Malaria is also a menace here. I have always taken European health and sanitation standards for granted. Here, life is quite different, and therefore I have to take a number of precautions that, to some degree, have changed my lifestyle. But a different lifestyle is not necessarily a burden. One should take advantage of what each country has to offer rather than focusing on what it is not able to provide. Even if there is a latent risk associated with security, actual life conditions are not as difficult as I feared and are rather more agreeable than one could imagine. In fact, Angola has enormous potential and may, because of its natural beauty, eventually become as popular as other African tourism destinations.

As a young reservoir engineer at the beginning of my career, I found Angola to be just the place for me. I worked on the Kizomba project, helping to optimize the well strategy of some reservoirs. By now, I know that Kizomba is not only one of the most successful offshore projects in Angola, but also the name of a traditional Angolan dance.

Looking back at my choice, I am confident that it has been the right one. No country is totally safe or ideal. Danger and adversity are worldwide, but valuable opportunities are not.

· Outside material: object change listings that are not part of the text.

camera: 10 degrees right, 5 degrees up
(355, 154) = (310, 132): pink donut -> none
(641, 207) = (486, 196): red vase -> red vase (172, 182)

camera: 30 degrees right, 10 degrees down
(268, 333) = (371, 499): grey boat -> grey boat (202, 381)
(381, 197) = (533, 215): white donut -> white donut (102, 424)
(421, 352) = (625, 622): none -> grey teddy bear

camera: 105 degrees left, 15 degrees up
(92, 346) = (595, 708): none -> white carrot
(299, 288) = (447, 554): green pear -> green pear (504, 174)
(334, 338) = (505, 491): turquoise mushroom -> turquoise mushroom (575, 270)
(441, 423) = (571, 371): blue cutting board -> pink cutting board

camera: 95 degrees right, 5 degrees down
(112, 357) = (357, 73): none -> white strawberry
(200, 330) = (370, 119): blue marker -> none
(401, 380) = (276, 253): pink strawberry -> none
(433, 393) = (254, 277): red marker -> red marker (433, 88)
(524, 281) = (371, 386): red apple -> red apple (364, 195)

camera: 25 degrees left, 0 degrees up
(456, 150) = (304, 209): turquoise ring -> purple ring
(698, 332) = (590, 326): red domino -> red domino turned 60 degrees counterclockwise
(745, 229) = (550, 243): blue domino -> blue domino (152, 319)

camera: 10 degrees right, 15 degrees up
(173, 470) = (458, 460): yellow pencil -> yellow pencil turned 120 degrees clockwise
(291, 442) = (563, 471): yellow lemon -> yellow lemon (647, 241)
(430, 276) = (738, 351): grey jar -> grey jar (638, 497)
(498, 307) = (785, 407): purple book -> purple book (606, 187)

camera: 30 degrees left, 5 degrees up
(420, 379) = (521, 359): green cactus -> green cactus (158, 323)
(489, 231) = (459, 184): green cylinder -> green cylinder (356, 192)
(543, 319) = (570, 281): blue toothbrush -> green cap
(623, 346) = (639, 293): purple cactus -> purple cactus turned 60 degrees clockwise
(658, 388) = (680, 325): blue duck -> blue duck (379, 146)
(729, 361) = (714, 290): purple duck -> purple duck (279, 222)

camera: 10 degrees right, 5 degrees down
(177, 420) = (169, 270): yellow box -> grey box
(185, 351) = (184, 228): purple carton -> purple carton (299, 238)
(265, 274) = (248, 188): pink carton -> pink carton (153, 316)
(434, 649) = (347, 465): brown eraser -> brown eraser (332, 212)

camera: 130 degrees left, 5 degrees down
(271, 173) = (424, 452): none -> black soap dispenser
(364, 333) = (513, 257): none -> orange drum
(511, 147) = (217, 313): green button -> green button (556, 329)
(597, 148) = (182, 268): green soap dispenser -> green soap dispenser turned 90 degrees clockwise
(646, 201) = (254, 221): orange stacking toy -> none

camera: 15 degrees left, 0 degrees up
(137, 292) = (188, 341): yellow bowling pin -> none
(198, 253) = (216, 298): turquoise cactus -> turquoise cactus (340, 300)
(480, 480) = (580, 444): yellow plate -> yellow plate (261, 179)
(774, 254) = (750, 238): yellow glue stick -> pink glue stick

Andrea Rimoldi is an Italian reservoir engineer with Eni E&P Div. He began his career with a 2-year stint in the Reservoir Characterization and Modeling Dept. and spent 1 year in the Reserves Certification Dept., specializing in reservoir risk analysis, value of information techniques, and probabilistic reserves evaluation. In August 2005, he joined Eni Angola for a 2-year rotational assignment as a reservoir engineer working on deepwater projects. Rimoldi earned an environmental engineering degree from the Politecnico of Milano and a Top Industrial Manager for Europe degree from École Centrale de Nantes.